Perkembangan e-sport
Perkembangan e-sports dalam realita kekinian juga sangat bagus. Di beberapa negara, seperti Korea Selatan dan Jepang, pendidikan e-sports sudah ditanamkan sejak dini. Hal tersebut membuat Presiden Indonesia, Joko Widodo, pada tahun lalu berseloroh ingin memasukan elemen e-sports dalam dunia pendidikan di Indonesia.
Hal ini kemungkinan akan benar-benar dilakukan oleh pemerintah, mengingat cabang e-sports bakal menyemarakkan Asian Games 2018 yang digelar di Jakarta dan Palembang. Pemenang cabang e-sports tahun ini memang belum berhak mendapatkan medali.
Nah, dalam gelaran selanjutnya pada tahun 2022 di Cina, pemenangnya tak hanya mendapatkan hadiah, namun juga medali seperti cabang-cabang olahraga lainnya.
Kabarnya, dua game yang bakal dikompetisikan di Asian Games tahun ini adalah DotA 2 dan FIFA. Yah, dua game yang membutuhkan kepiawaian pemainnya dalam mengatur serangan dan pertahanan secara bersamaan.

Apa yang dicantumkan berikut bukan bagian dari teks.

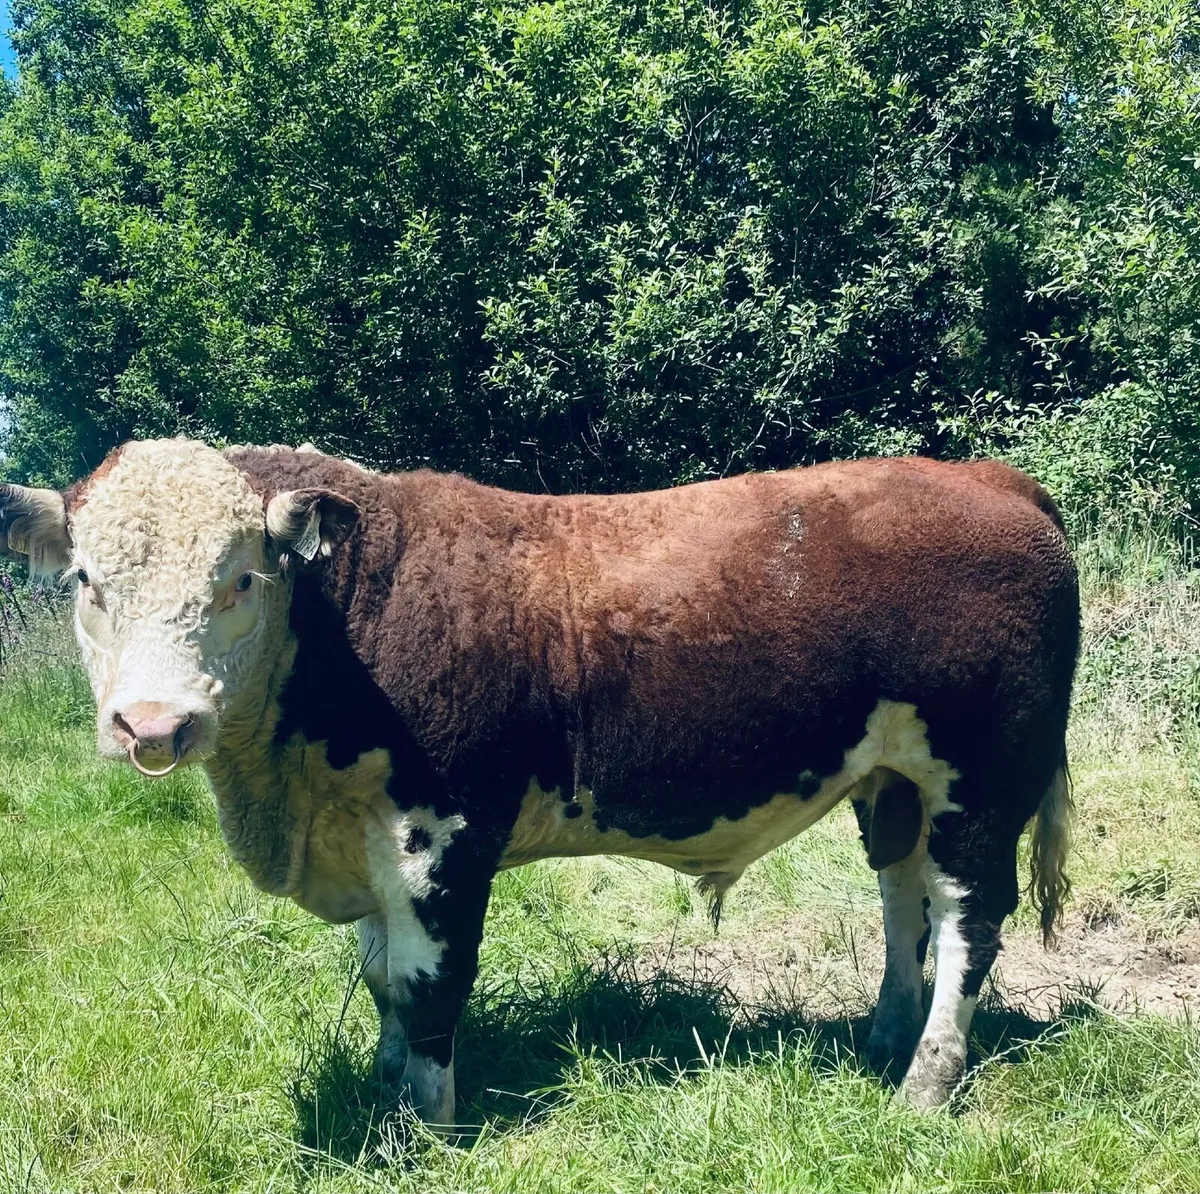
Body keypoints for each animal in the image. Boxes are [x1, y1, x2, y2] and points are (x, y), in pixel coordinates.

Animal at [0, 439, 1078, 1126]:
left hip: (983, 777)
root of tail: (991, 478)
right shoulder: (363, 836)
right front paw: (388, 1088)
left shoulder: (442, 836)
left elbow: (427, 984)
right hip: (893, 778)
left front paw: (424, 1126)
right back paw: (885, 1034)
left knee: (970, 917)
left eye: (241, 579)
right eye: (88, 581)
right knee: (904, 894)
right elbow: (380, 979)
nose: (153, 725)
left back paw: (926, 1085)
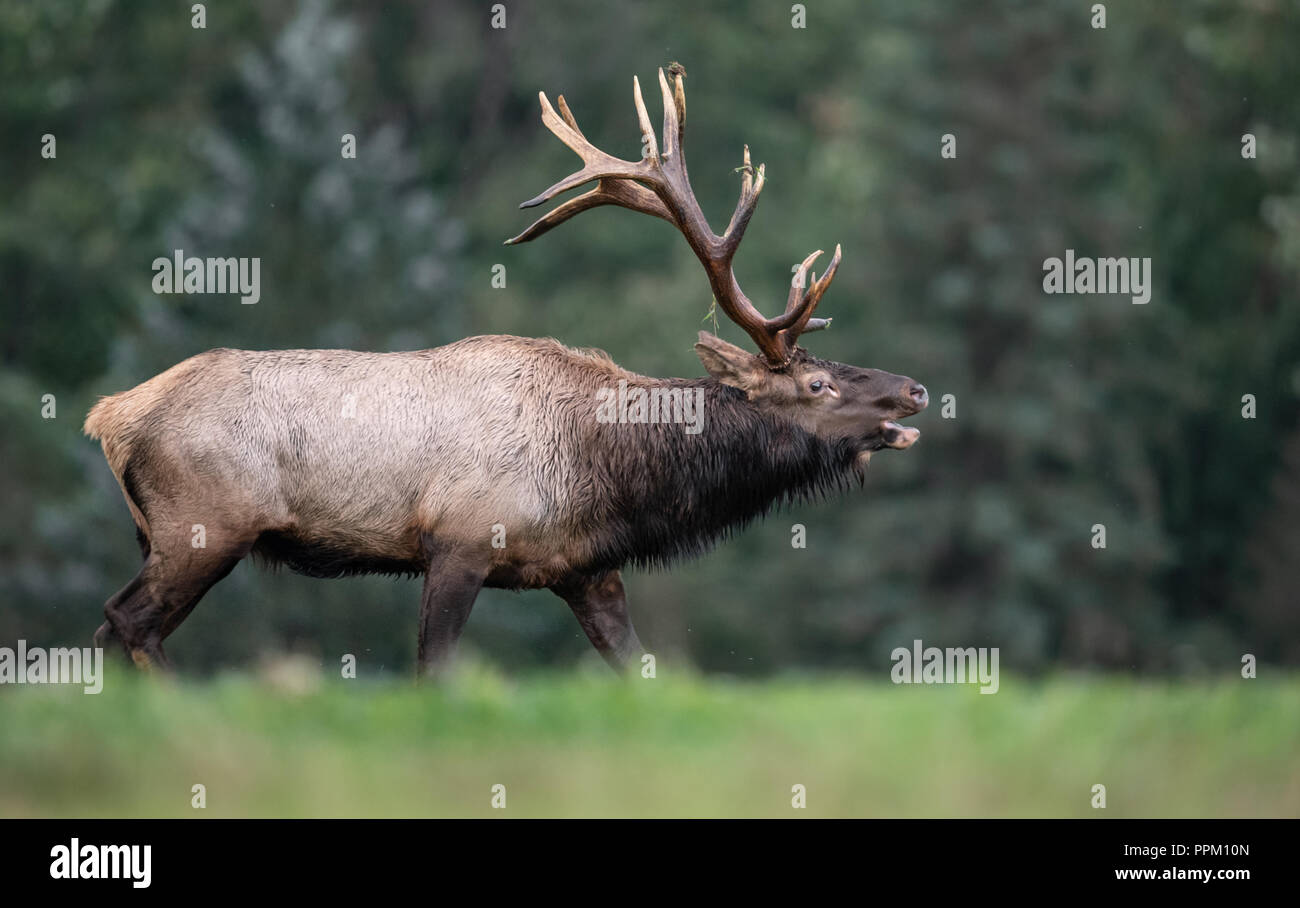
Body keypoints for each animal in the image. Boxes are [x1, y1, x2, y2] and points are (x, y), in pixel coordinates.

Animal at [83, 68, 927, 676]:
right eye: (816, 385)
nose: (914, 388)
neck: (606, 472)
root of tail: (110, 415)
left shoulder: (585, 569)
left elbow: (639, 670)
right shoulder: (458, 541)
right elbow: (434, 671)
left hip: (169, 534)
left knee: (109, 627)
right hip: (204, 525)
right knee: (127, 619)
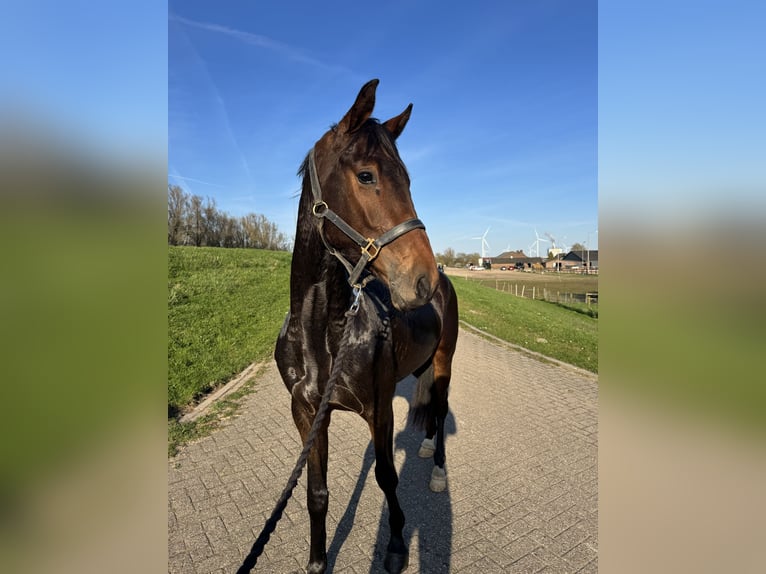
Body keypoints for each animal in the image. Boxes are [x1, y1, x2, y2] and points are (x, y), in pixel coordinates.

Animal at [274, 79, 458, 574]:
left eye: (408, 180)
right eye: (367, 176)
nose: (421, 279)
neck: (324, 336)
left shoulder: (379, 409)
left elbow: (386, 477)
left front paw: (395, 545)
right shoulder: (307, 414)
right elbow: (317, 493)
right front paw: (317, 562)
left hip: (445, 361)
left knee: (439, 410)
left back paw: (437, 469)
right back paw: (426, 448)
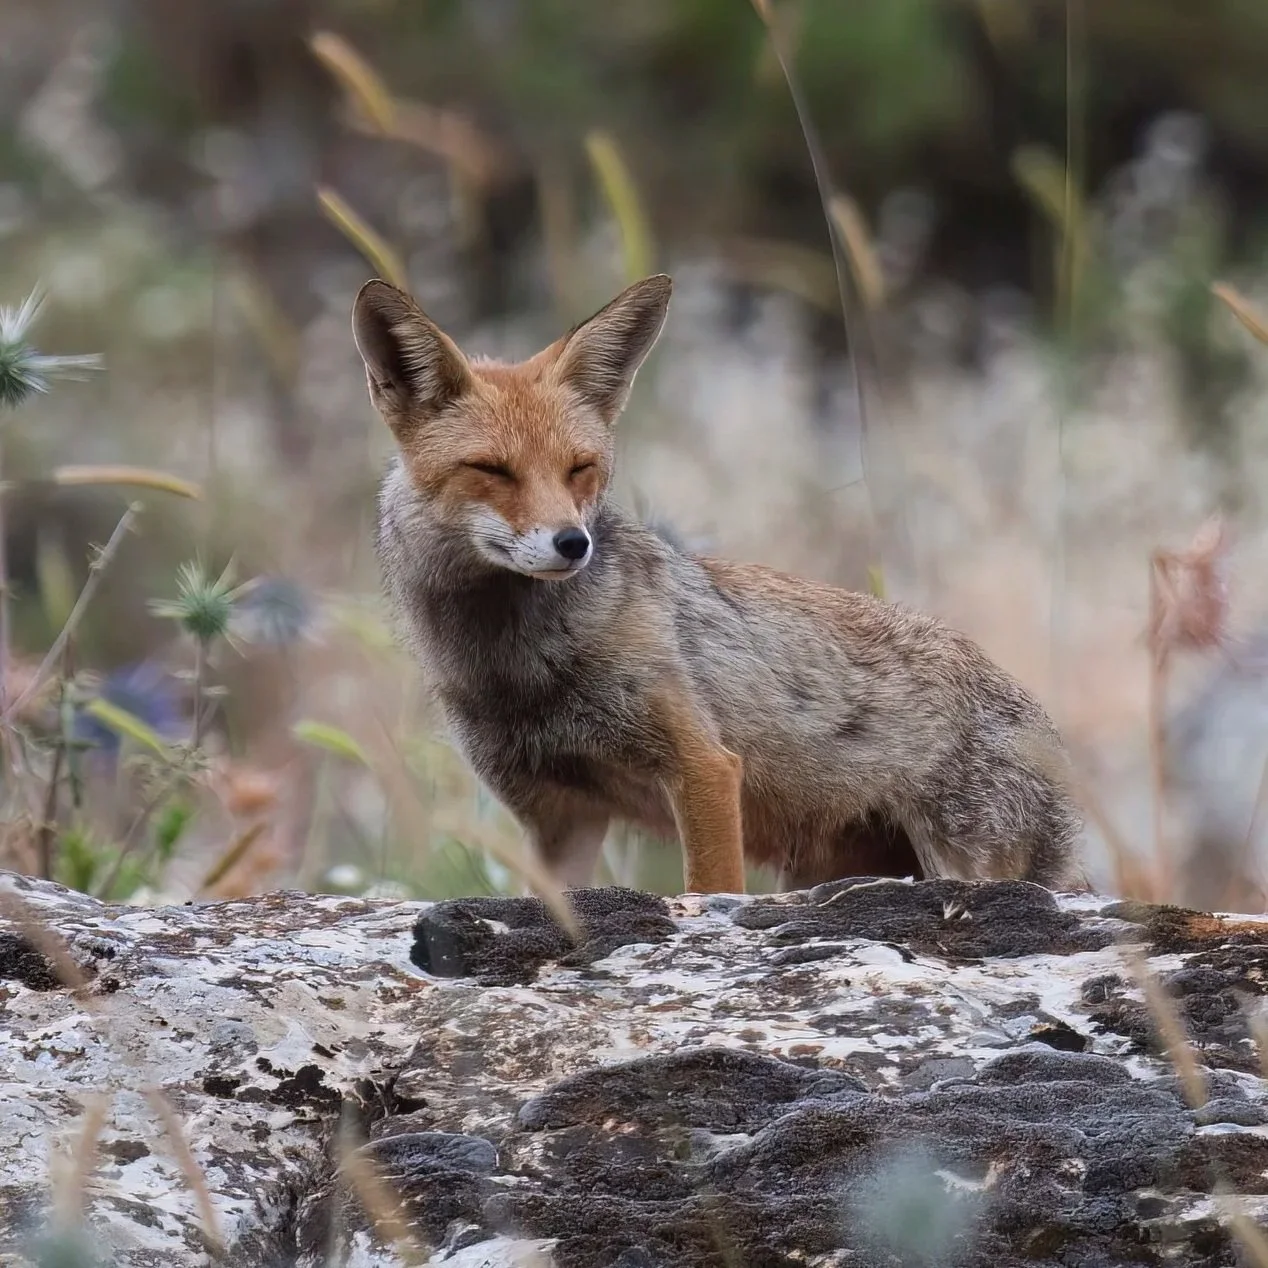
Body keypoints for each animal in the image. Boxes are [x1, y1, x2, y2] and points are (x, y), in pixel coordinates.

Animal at [353, 272, 1086, 896]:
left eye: (580, 469)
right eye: (492, 470)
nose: (573, 543)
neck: (517, 669)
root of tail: (1046, 729)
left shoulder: (703, 766)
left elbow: (711, 889)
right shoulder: (559, 814)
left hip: (959, 864)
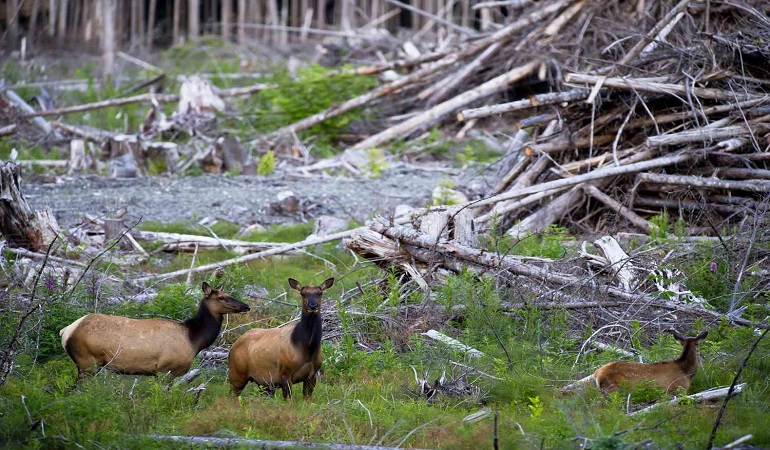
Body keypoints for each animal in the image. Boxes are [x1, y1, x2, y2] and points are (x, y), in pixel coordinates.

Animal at [59, 284, 248, 382]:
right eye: (221, 297)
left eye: (228, 293)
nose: (246, 306)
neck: (194, 340)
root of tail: (66, 331)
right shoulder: (167, 369)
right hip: (86, 362)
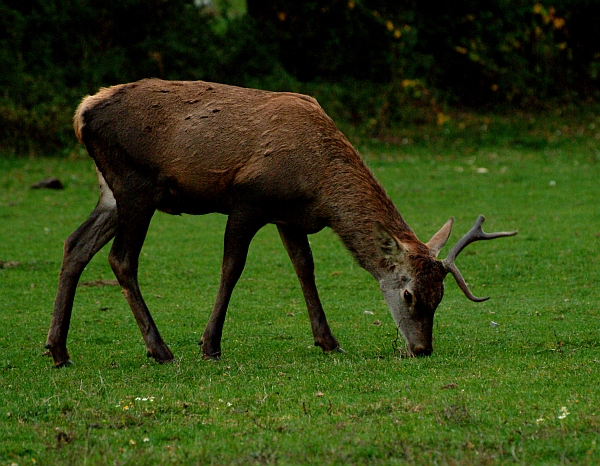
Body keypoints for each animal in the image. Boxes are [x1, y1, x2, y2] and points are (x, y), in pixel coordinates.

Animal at [45, 78, 516, 366]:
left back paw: (58, 349)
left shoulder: (289, 216)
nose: (421, 348)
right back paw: (160, 349)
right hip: (136, 184)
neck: (318, 186)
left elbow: (305, 269)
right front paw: (210, 345)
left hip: (111, 192)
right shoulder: (248, 200)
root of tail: (81, 113)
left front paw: (328, 341)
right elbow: (232, 268)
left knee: (74, 245)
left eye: (440, 297)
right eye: (410, 295)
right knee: (121, 259)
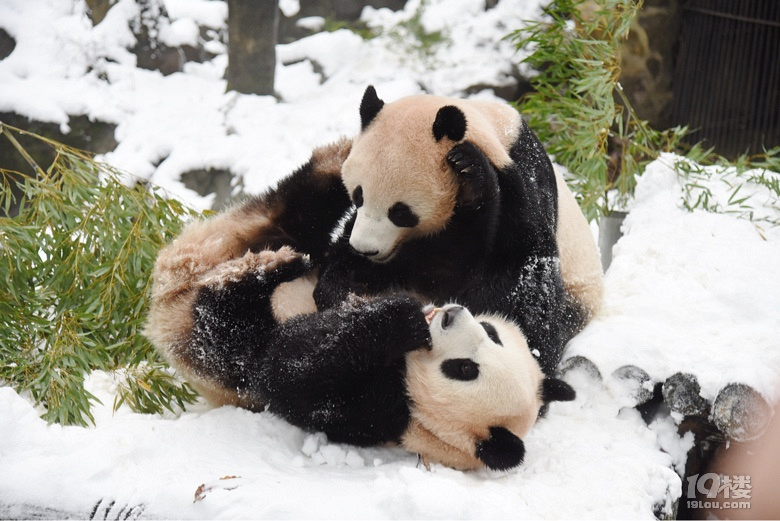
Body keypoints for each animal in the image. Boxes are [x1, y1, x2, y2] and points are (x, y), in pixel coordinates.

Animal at [314, 86, 608, 374]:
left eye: (400, 212)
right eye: (358, 196)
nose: (366, 249)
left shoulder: (521, 187)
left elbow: (526, 285)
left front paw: (469, 168)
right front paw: (346, 294)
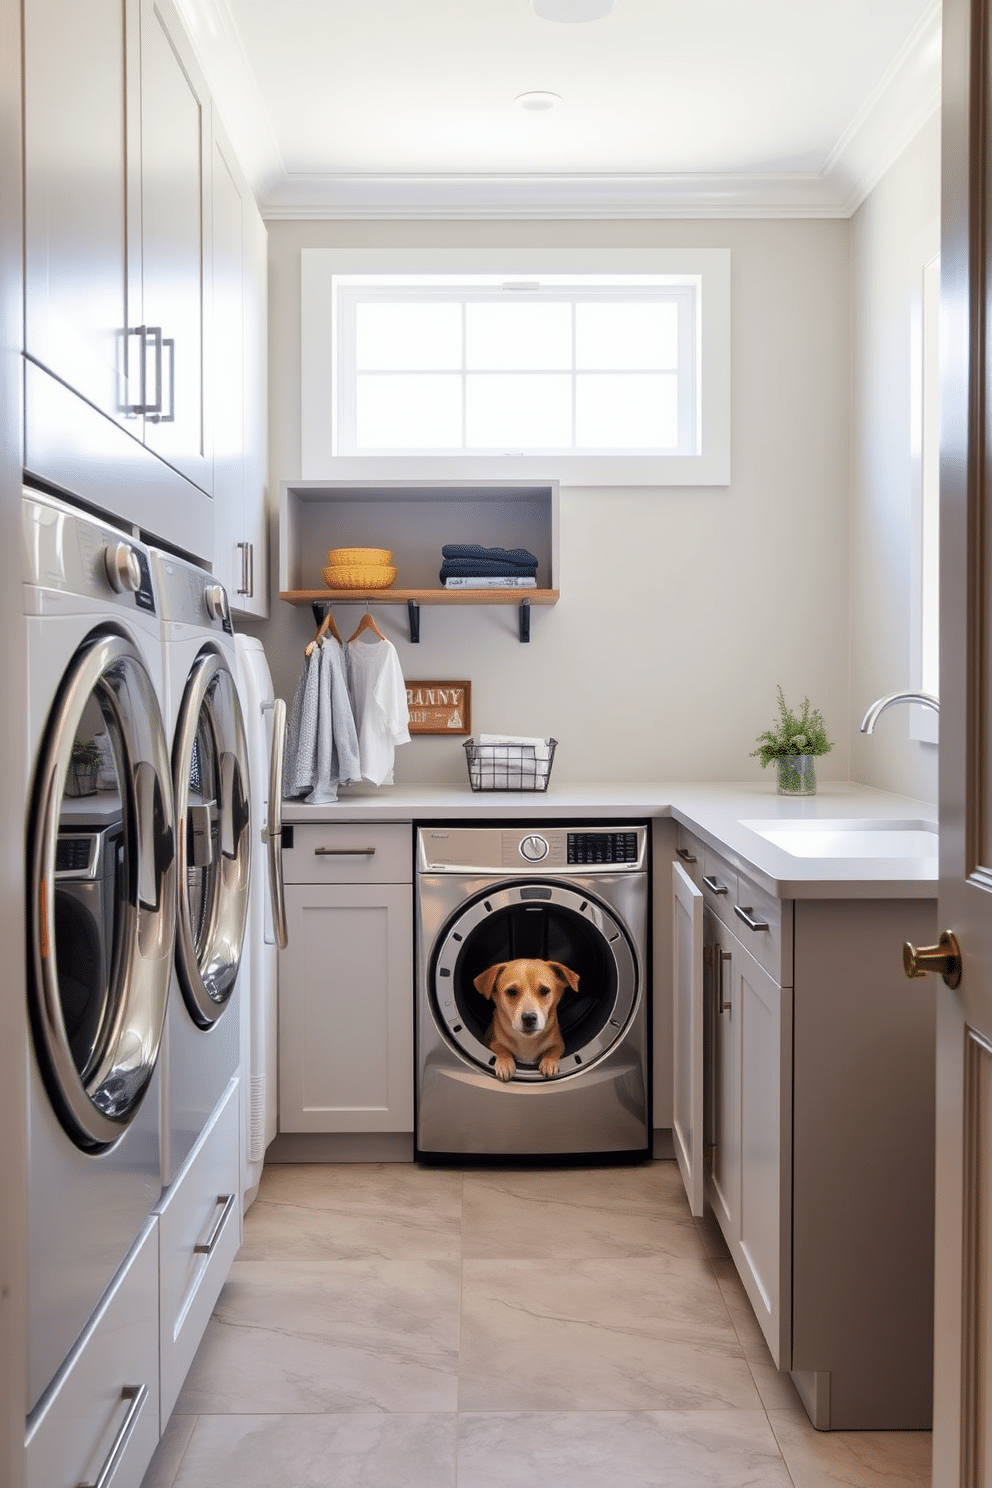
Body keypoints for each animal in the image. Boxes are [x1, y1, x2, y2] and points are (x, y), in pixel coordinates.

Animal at [475, 958, 583, 1089]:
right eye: (511, 991)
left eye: (544, 991)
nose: (529, 1018)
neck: (526, 1042)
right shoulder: (492, 1042)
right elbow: (501, 1049)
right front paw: (505, 1063)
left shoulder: (559, 1044)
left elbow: (553, 1050)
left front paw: (549, 1062)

Banyak yang sudah mendapati manfaat nyata dari bermain game itu sendiri, kalian pasti tahu Andhika British yang ngomongnya keminggris itu juga menyatakan bahwa salah satu gurunya adalah game online.
Para pahmud dan mahmud nggak perlu cemas jika anak-anaknya gemar mantengin gawainya. Kali aja mereka lagi main Mobile Legends yang siapa tahu bakalan diikutkan di Asian Games.
Yah, jika kalian nggak jago-jago banget main Mobile Legends atau DotA dan pengen dapat untung di sana, tenang saja.
Kalian bisa jadi Youtuber seperti kebanyakan gamers lainnya. Kalau saya sih berharap Mobile Legend juga bisa ikutan di kompetisi besar macam Asian Games atau PON. Biar pacar saya nga ngomel-ngomel tiap kali lagi ngegame. Udahlah dibacotin temen setim eh ditambah omelan pacar.